When students apply to college, it can seem fairly random whether they are accepted, deferred, waitlisted or rejected after months of waiting. The college admissions process and the criteria that colleges use to decide whether to admit applicants have become more and more secretive as admissions become more competitive, especially at top universities.

While students’ parents may have only needed mostly As and participation in a couple of school clubs to get into schools such as Harvard and the University of North Carolina (UNC), that is no longer the case. Now, most top colleges use a process known as holistic admissions to determine whether to admit or deny a student. However, this process means significant subjectivity is involved in the decision-making process, especially when factors such as an applicant’s race can affect whether they are accepted or denied.

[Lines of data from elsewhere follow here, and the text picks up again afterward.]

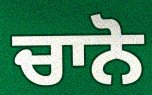
ਚਾਨੋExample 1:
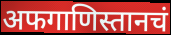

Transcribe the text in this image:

अफगाणिस्तानचं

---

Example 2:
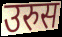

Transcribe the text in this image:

उरुस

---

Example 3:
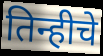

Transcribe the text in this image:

तिन्हीचे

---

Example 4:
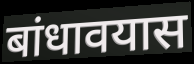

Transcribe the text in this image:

बांधावयास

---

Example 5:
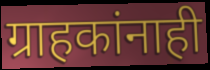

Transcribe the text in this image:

ग्राहकांनाही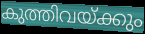
കുത്തിവയ്ക്കും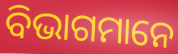
ବିଭାଗମାନେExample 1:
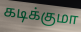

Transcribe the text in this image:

கடிக்குமா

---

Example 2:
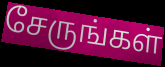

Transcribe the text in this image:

சேருங்கள்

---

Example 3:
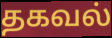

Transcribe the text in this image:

தகவல்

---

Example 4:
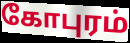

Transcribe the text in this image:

கோபுரம்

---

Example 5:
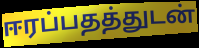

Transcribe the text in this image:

ஈரப்பதத்துடன்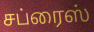
சப்ரைஸ்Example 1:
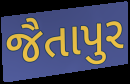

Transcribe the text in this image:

જૈતાપુર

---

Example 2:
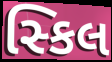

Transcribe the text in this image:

સ્કિલ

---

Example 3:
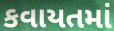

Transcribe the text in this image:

કવાયતમાં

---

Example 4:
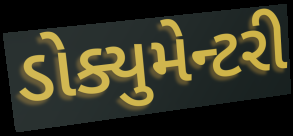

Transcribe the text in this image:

ડોક્યુમેન્ટરી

For that reason, the Students for Fair Admissions (SFFA) decided to file two separate lawsuits against Harvard and UNC, in hopes of convincing the Supreme Court to eliminate any considerations of race in college admissions. The current expectation among legal experts and credible news agencies such as NBC is that the SFFA will win the lawsuit and affirmative action will be banned from college admissions. “I think getting rid of affirmative action isn’t going to be as helpful as people think because colleges will find some way to work around the Supreme Court’s ruling,” senior Mike Peng said.

However, as students wait for the final decisions from the Court, it is important to understand exactly how these universities use affirmative action and who it benefits or harms when applying. According to documents provided by Harvard in the lawsuit, their holistic approach primarily takes into account eight different factors: personal factors, a counselor recommendation, a recommendation from teacher one, a recommendation from teacher two, an alumni interviewer personal rating, an alumni interviewer overall rating, an academic rating and an extracurricular rating. When keeping all data points aside from race constant and only considering students in the highest academic index decile, African Americans were the most likely to be accepted, followed by Hispanics, Whites and then Asian Americans in order from most likely to least likely to be accepted. “I know Asians are the most disadvantaged group, so I wish I could have seen my application results under a fairer system,” senior Humza Sehbai said.

Even with this lawsuit, the importance of race in admissions is questioned by students, some of whom believe that the process is out of their control, so they should not worry about it. “Although we have a large Asian American population at Wootton, I feel that the decision in this case should not impact students’ approach to the admissions process. It is useless to fret over criteria that are out of our control. Instead, we should focus on making our application the best we can with the opportunities we are presented with,” junior Jai Ahuja said.